There is an international pressure that’s beginning to happen, with 111 countries that don’t have the death penalty. Forty years ago, only 35 countries didn’t have it. You can see the momentum and it has to do with human rights. In the Universal Declaration of Human Rights, Article 3, it says every human being has a right to life. It doesn’t give exceptions. Article 5 says no human being shall be subjected to cruel and degrading punishment or torture. There is a growing recognition that when you execute people, you torture them because they have a conscience. They can anticipate their death and die 1,000 times inside before they die.
Everybody says people want it, but I found, after 15 years of talking to thousands of people, that people don’t reflect on the death penalty much. They have outrage over the crime, and that is a part of moral decency . . . but they are without real information. That’s why I wrote the book, “Dead Man Walking.” That’s why I was glad about the film, “Dead Man Walking,” because it’s not an anti-death penalty film; it doesn’t give all kinds of reasons to why everybody ought to be against the death penalty. What it does is it gets people to begin reflecting in a deeper way because it brings them very close to the criminal.
There is almost no way you could read the book or see the film without coming out unchanged, because you learn about the death penalty, how selective it is, how prejudiced it is, how ineffective it is, how costly it is, what happens to the guards who have to carry out the execution.

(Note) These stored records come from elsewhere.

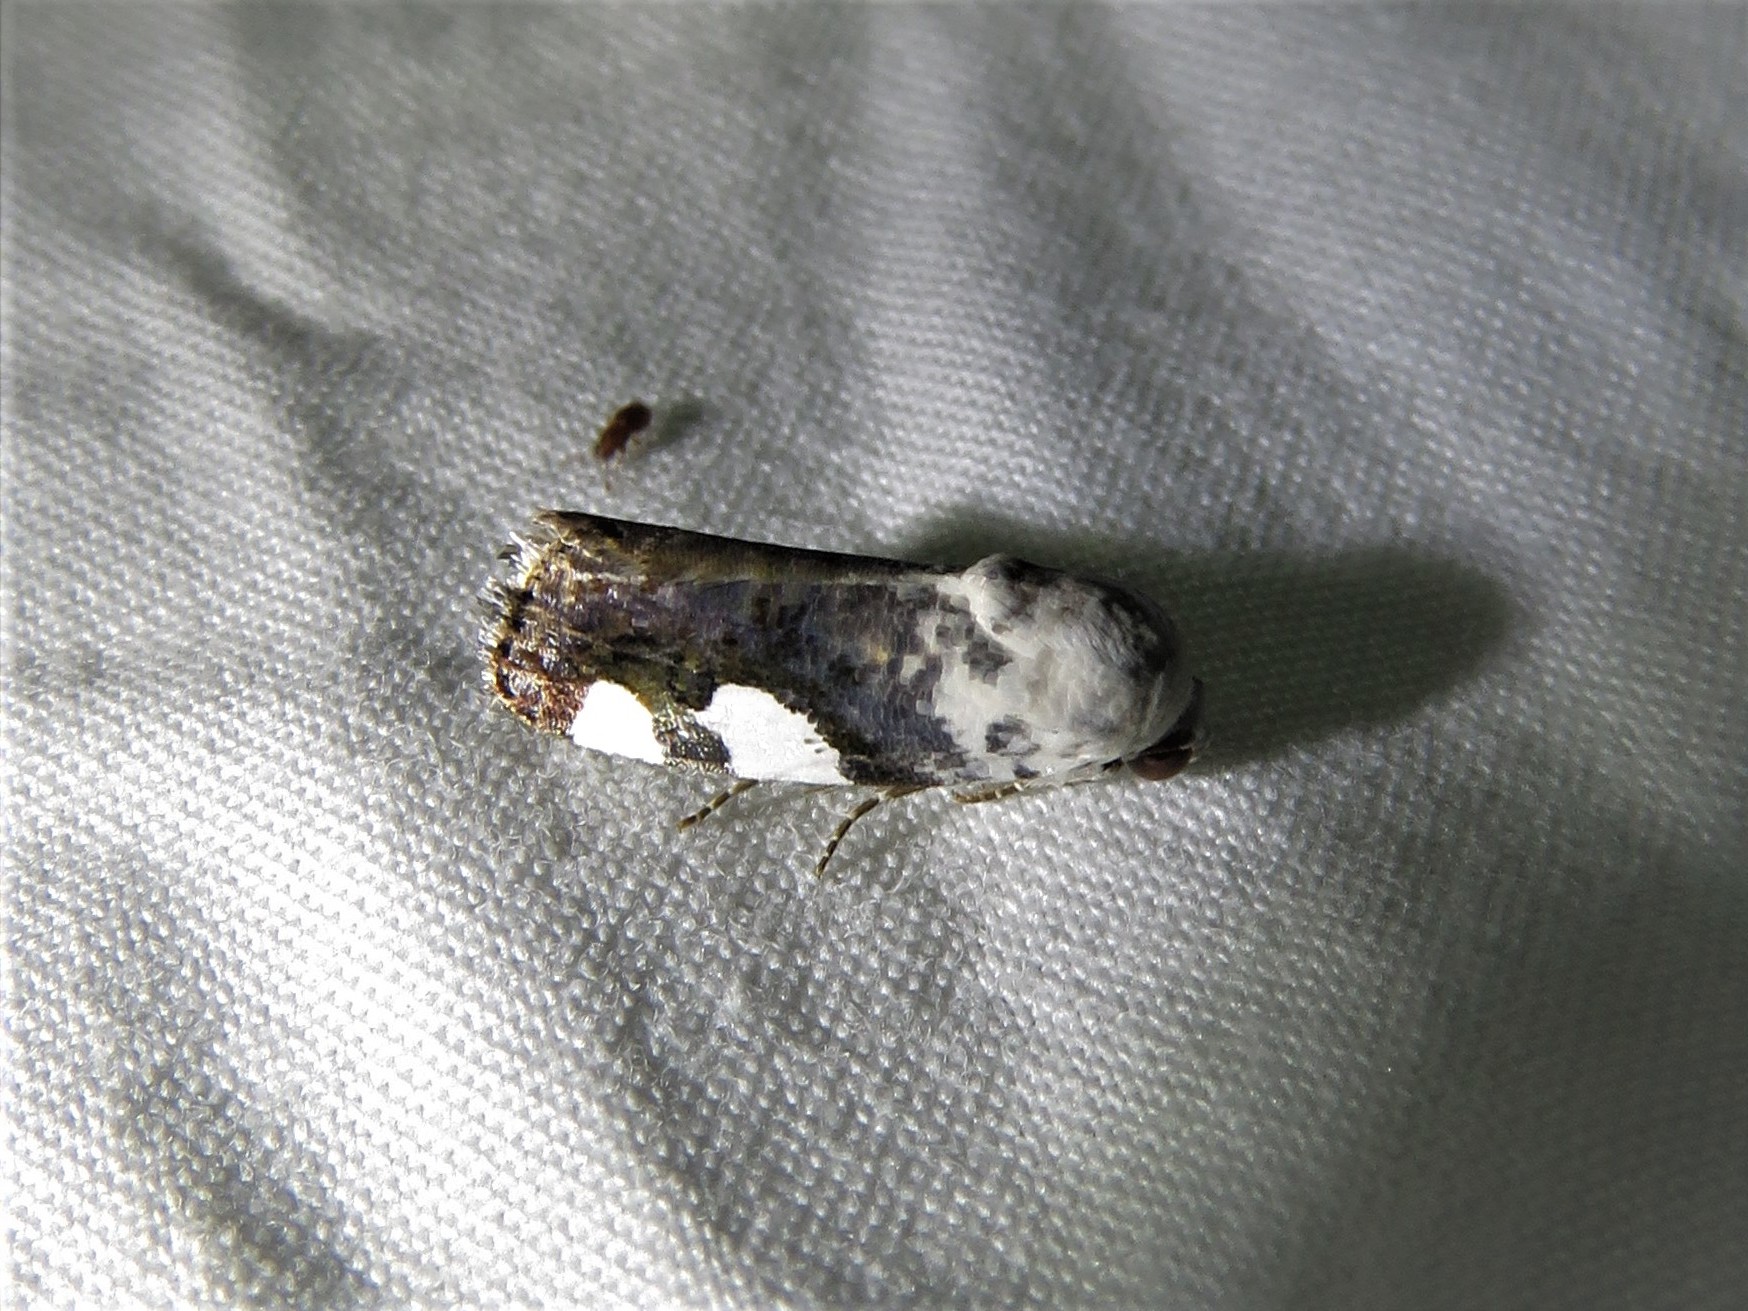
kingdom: Animalia
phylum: Arthropoda
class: Insecta
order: Lepidoptera
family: Noctuidae
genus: Acontia
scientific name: Acontia quadriplaga
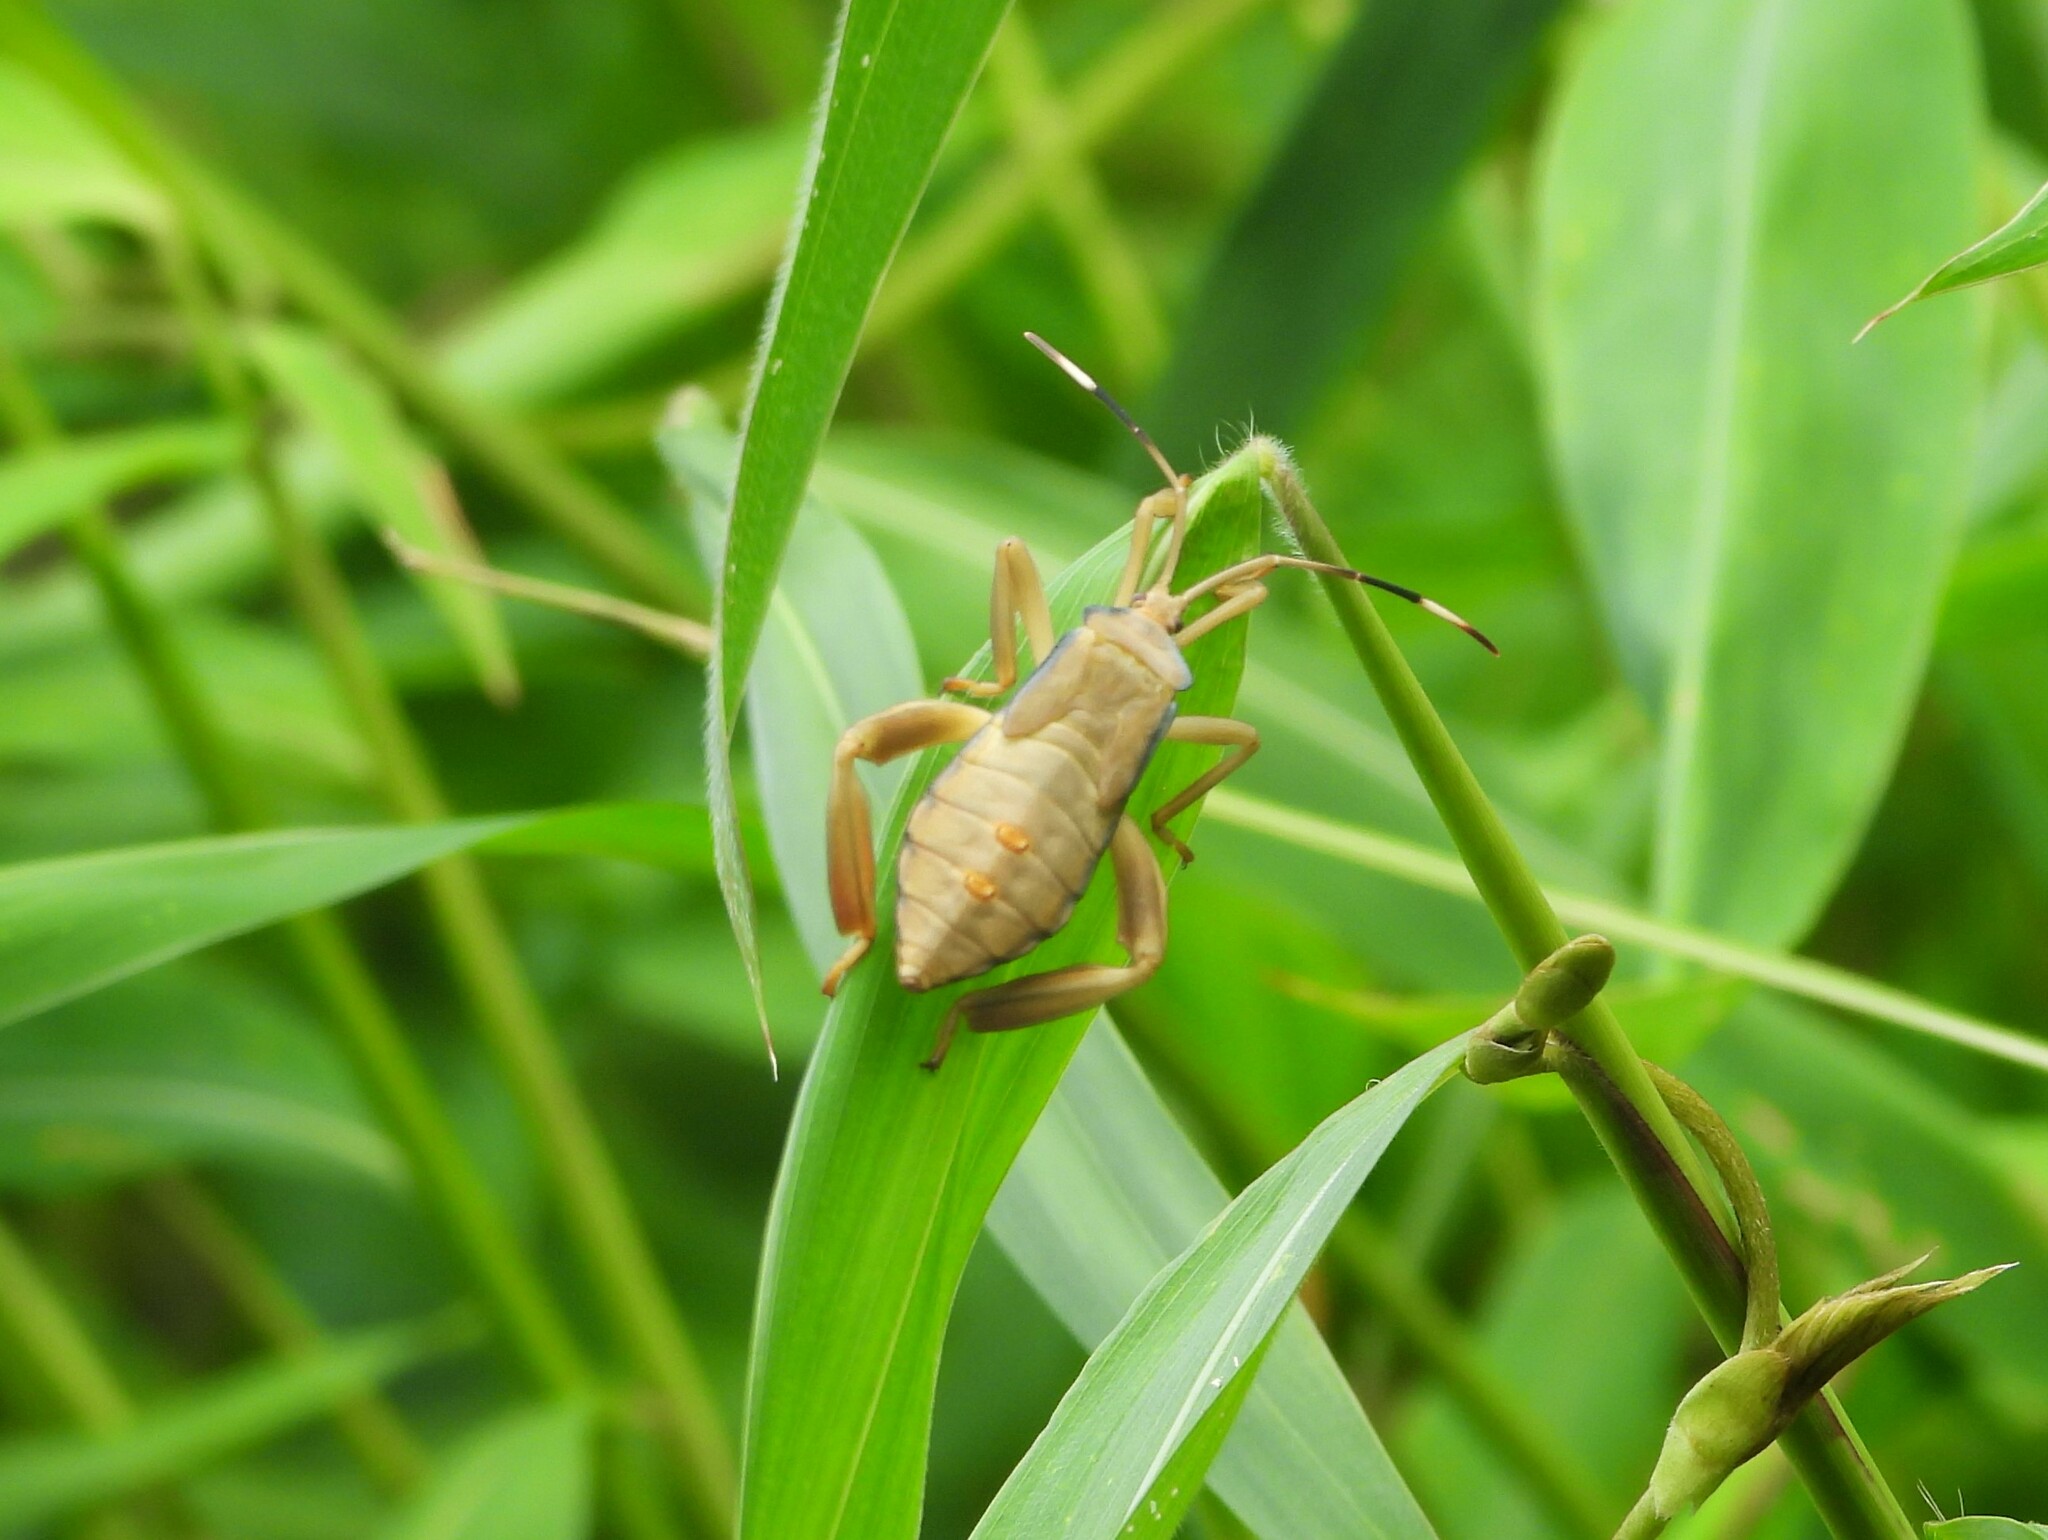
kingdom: Animalia
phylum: Arthropoda
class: Insecta
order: Hemiptera
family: Coreidae
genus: Pseudomictis
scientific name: Pseudomictis distinctus
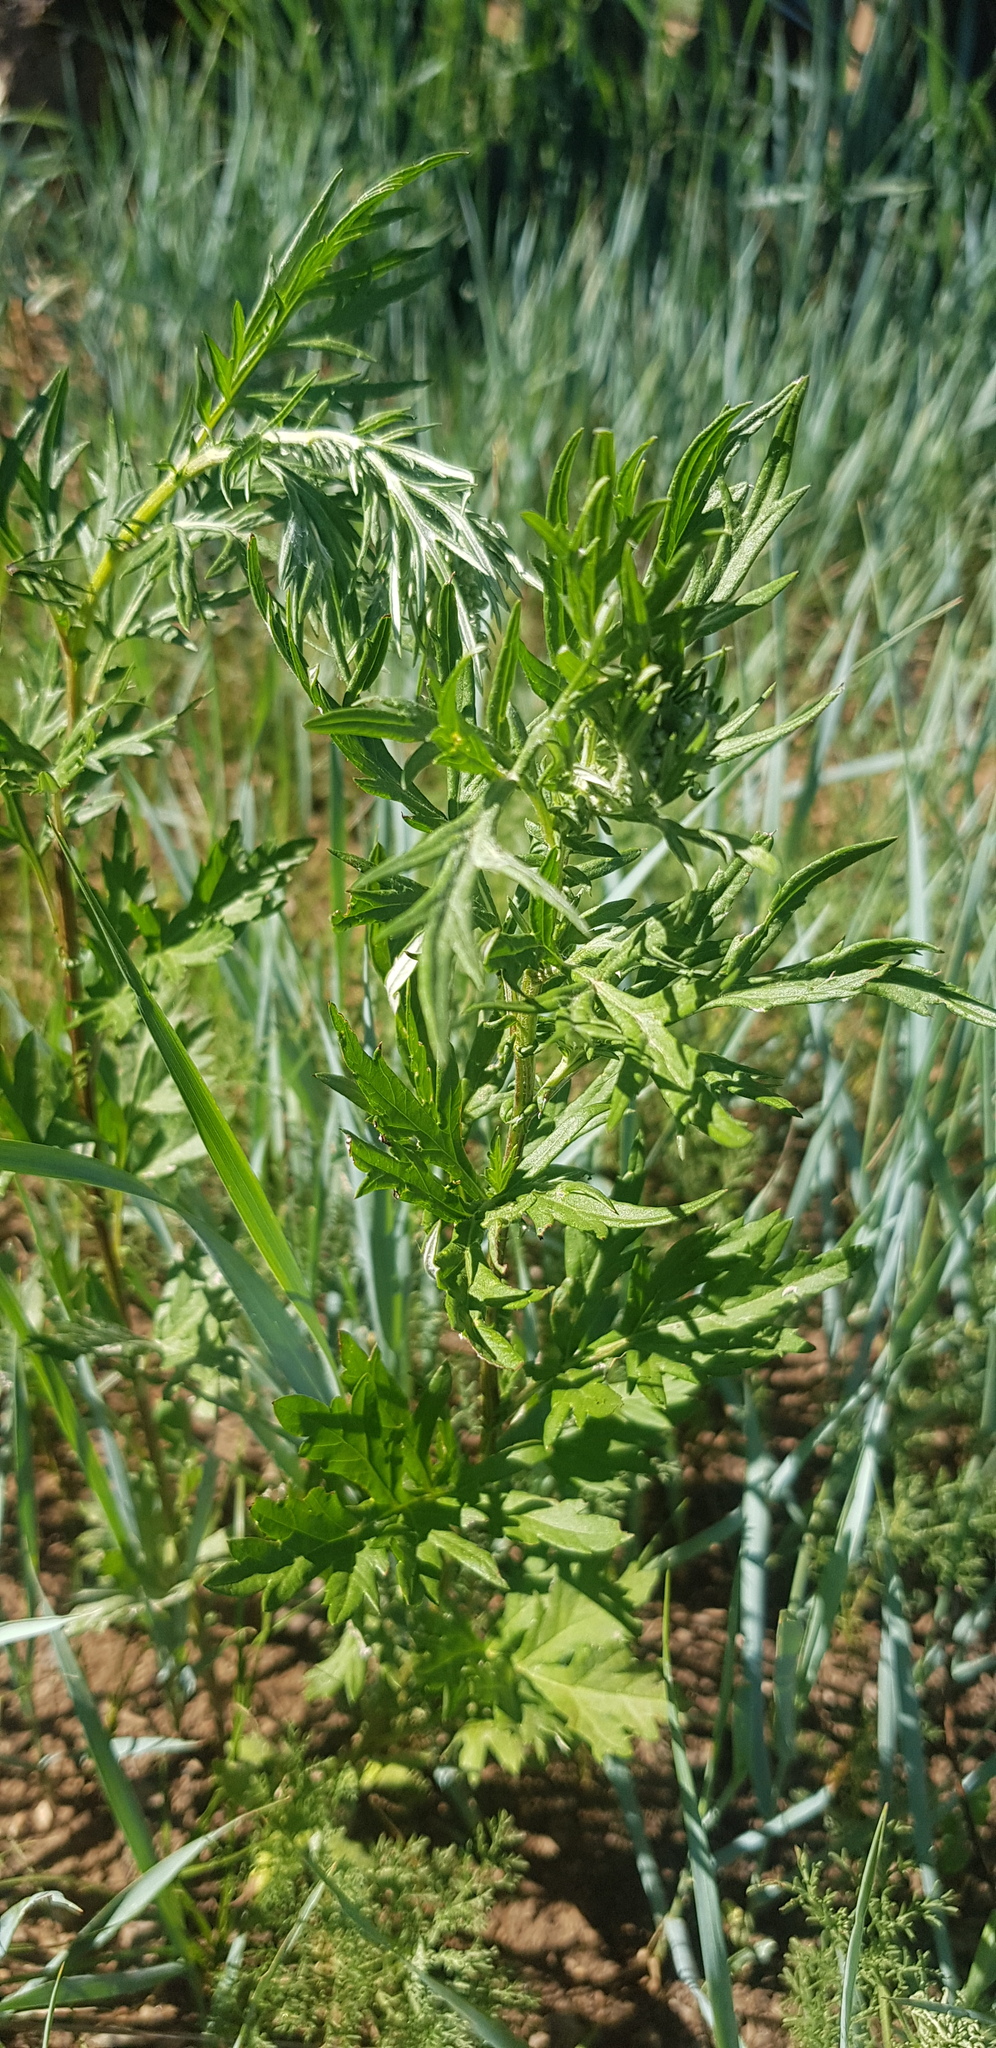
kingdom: Plantae
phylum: Tracheophyta
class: Magnoliopsida
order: Asterales
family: Asteraceae
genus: Artemisia
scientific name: Artemisia vulgaris
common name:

What about the moral issue?
You hear about a crime. You’re outraged. You say that person ought to die who did that — justice demands it. Then you have to ask yourself the question: Am I willing to kill him? Could I pull the lever? Could I release the gallows to hang him? Or do I have to hire somebody to do that for me? And if there is a part of our souls that hesitates from carrying it out ourselves, that means there’s a part of us that has not said “yes” completely to the death penalty. And that is reason for reflection, for us to go deeper on this issue.
I think this is an issue whose time has come, because of the awareness of human rights in the world and because modern societies have an alternative. In earlier societies, punishments were harsh and swift and you killed people to protect society. But we have prisons. It’s the first role of prisons, incarceration, to take dangerous people and protect the public from them. So now, as the alternative, we don’t have to keep killing people.
If Japan does abolish the death penalty, what do you think is necessary to compensate for what it stood for?
I’ve learned from being with the victims’ families that very often they are left alone. We ought to be involved in helping victims’ families. Every society should do that. Sometimes after someone is murdered, they lose their jobs, they need help with unemployment, they need counseling, sometimes they need medical help. Society’s job is to protect its citizens. When we fail in that, for whatever reason, do we not have some kind of obligation to the people who have suffered from violence in society? Compensation needs to be given, and help needs to be given. I call that the real help — a symbolic activity of execution doesn’t help anybody.